I began this new year with the goal to really focus on my wellness. I started a yoga class and therapy. I began volunteering at a local animal shelter and continued my exercise and meditation practices with more intention. I started a blog as way to connect and track my progress in my own way. This pandemic has halted my momentum. I can no longer go to yoga or to my volunteer shift. I no longer have access to a gym. The activities I enjoyed with friends are no longer available. I spend much time alone.
There are times now and then, when I am severely tempted to stop trying. I want to curl up in a ball on the couch all day, shutting out all people are responsibilities. I feel so tired and so alone. This temptation is very much present now. It is now time to make a decision. Do I give in, or to I dive deep and pull from the tenaciousness I have within me and not give up?

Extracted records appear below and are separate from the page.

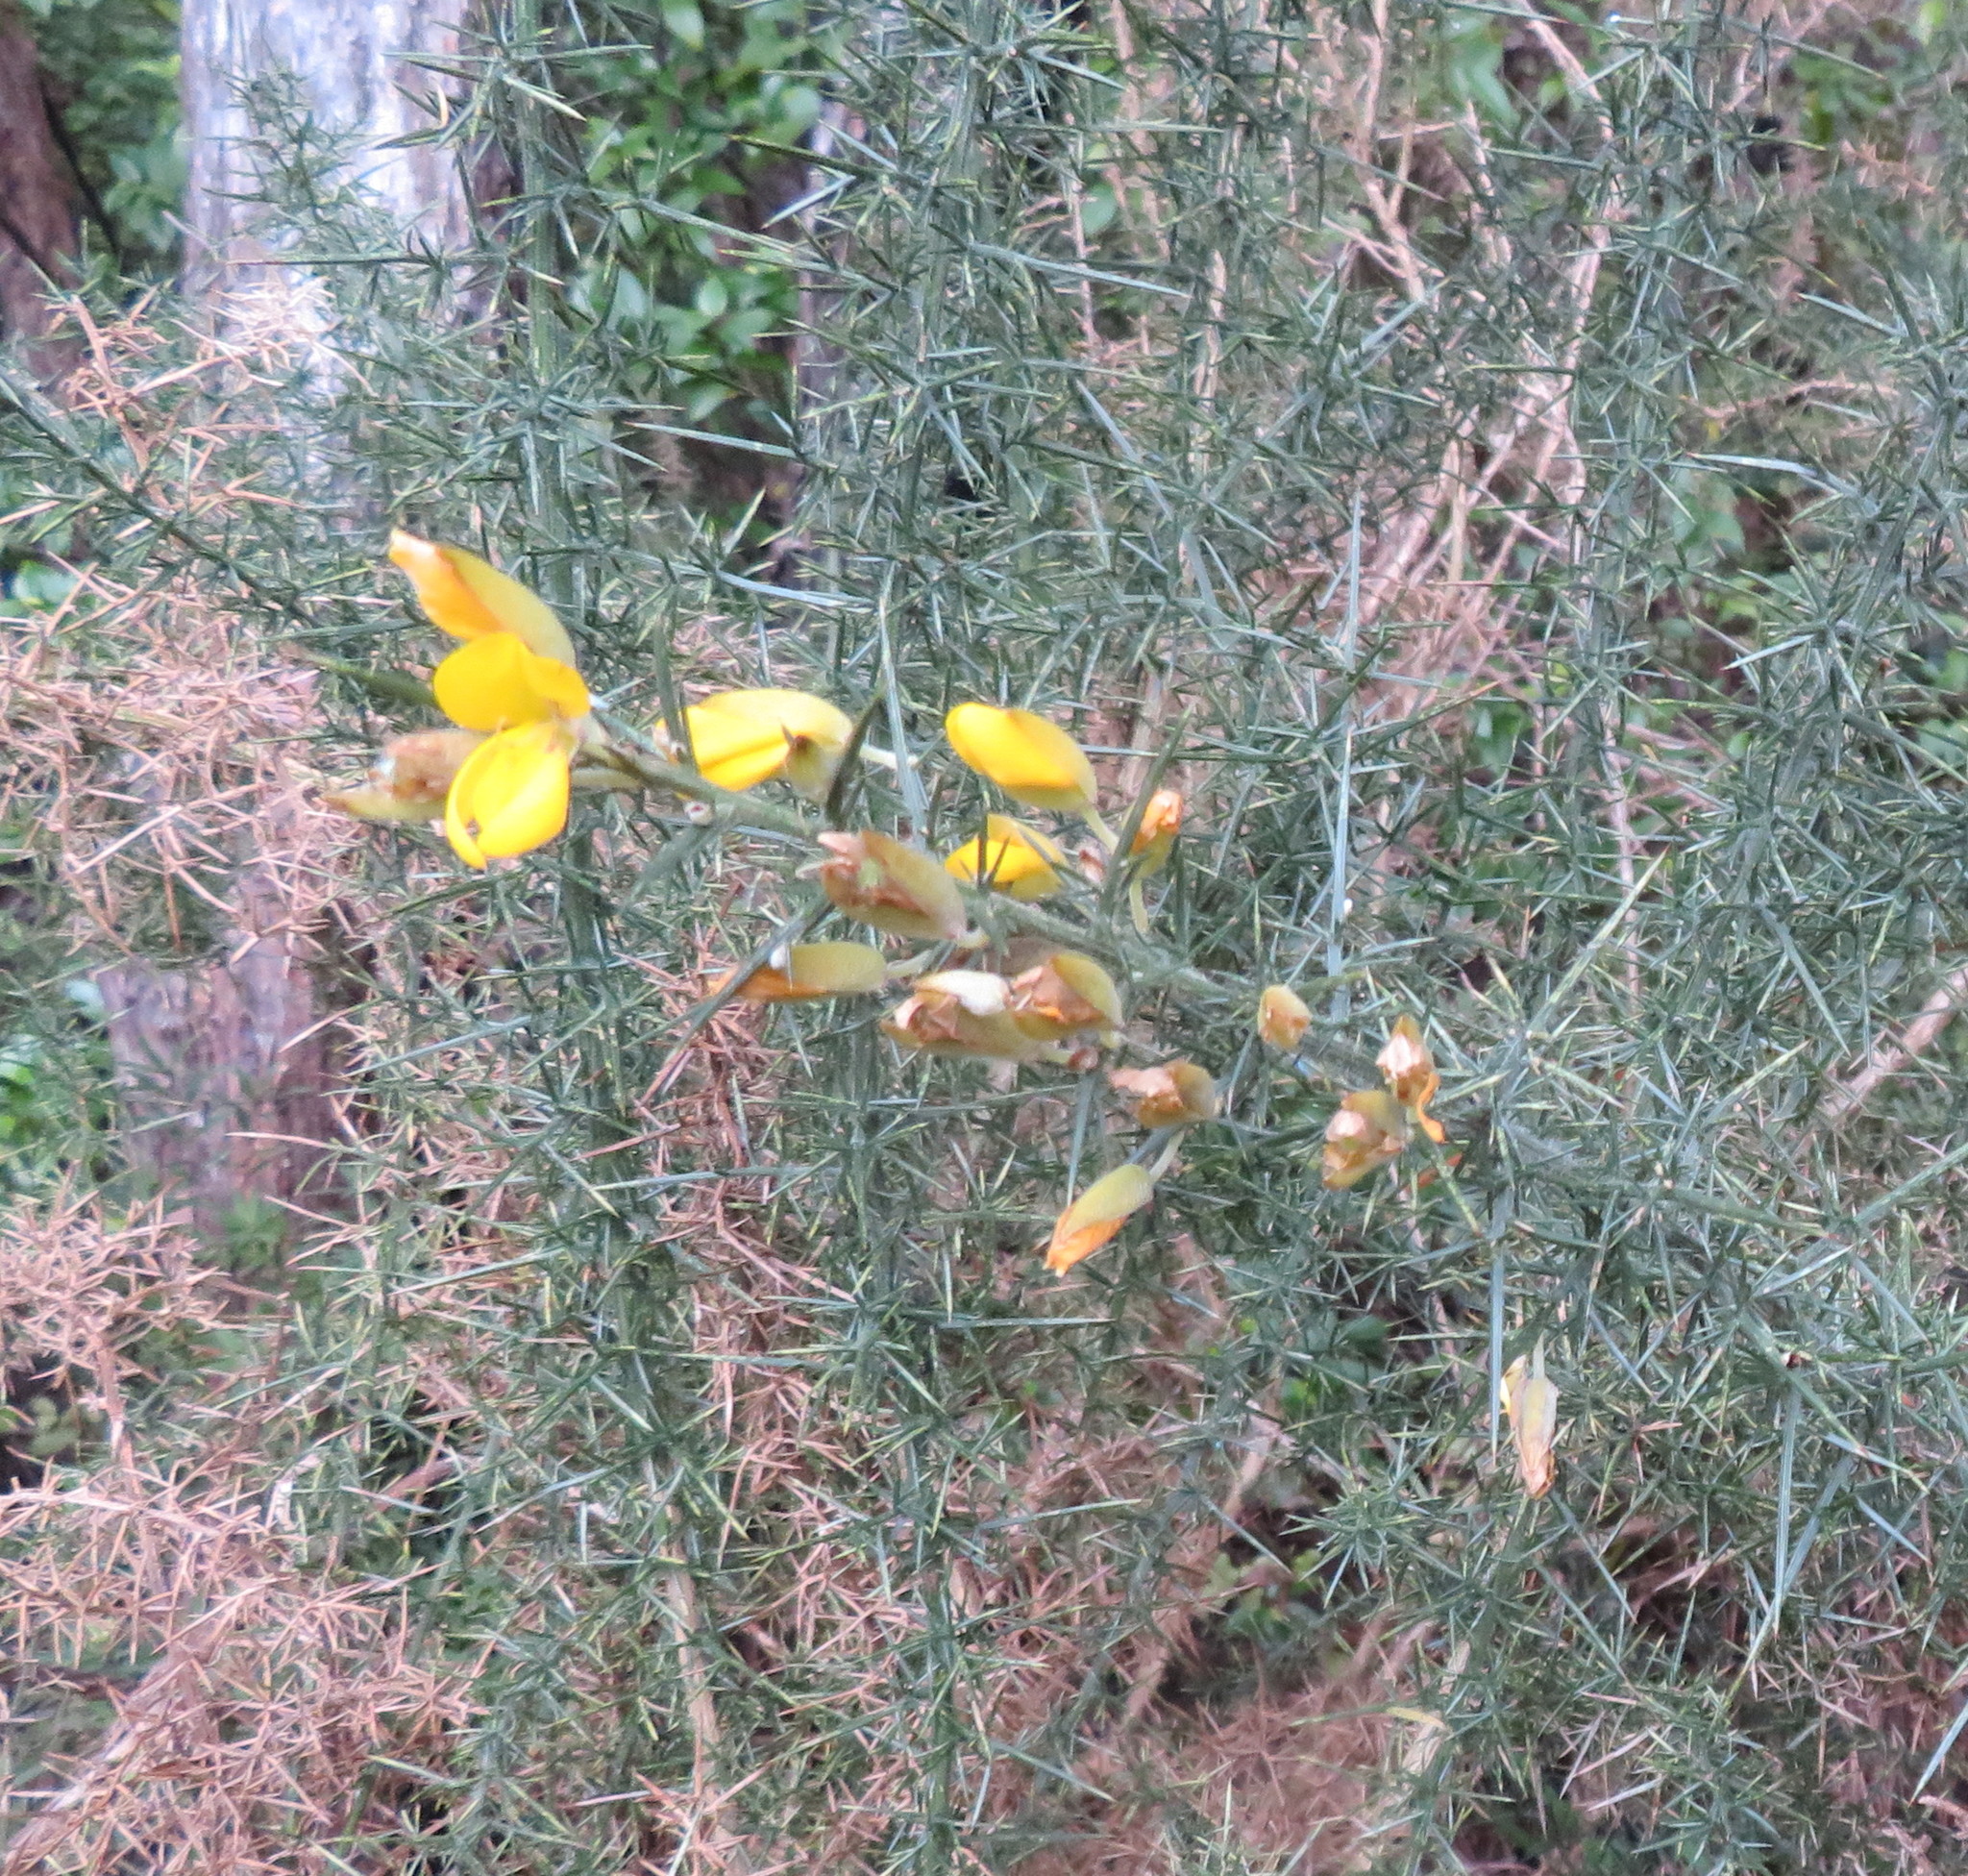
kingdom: Plantae
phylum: Tracheophyta
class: Magnoliopsida
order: Fabales
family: Fabaceae
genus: Ulex
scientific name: Ulex europaeus
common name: Common gorse
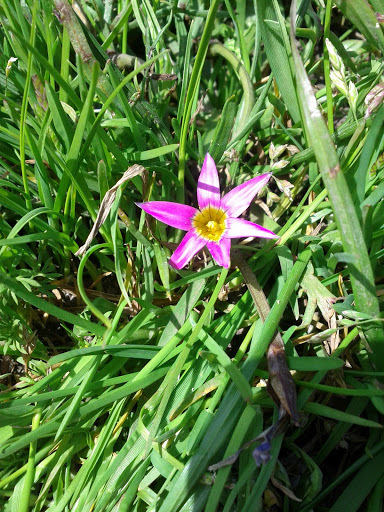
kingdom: Plantae
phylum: Tracheophyta
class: Liliopsida
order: Asparagales
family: Iridaceae
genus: Romulea
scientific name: Romulea rosea
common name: Oniongrass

By writing today, I am choosing tenacity. I am choosing to not give up on what I have started. However, it is clear that it is time to reassess. I need to fine some new practices for handling my new situation. The following come to mind:
- Getting outside to run, walk, or even sit at least once a day
- Do exercise videos if I cannot run outside
- Connect with friends and family as much as possible. Keep up weekly phone calls home
- Limit news viewing to once a day
- Meditate at least once a day and try for more
- Read books that bring me joy
- Color and listen to favorite podcasts
- Let myself feel my emotions, even though they are difficult. Let myself veg for awhile.
- Keep up with therapy
It goes without saying that this time is difficult for everyone in a multitude of ways. I understand that my suffering is so small compared to others, but I believe that we should still honor our own grief. Whatever your struggle right now, my wish is that you be kind to yourself, that you hold tight to your loved ones, and that you look for the goodness that is coming from so many people.
I do not have it in me at the moment to say something like “everything will be alright,” or “we will come out even stronger.” But I will say this: be kind, be flexible, adjust your expectations, and endure.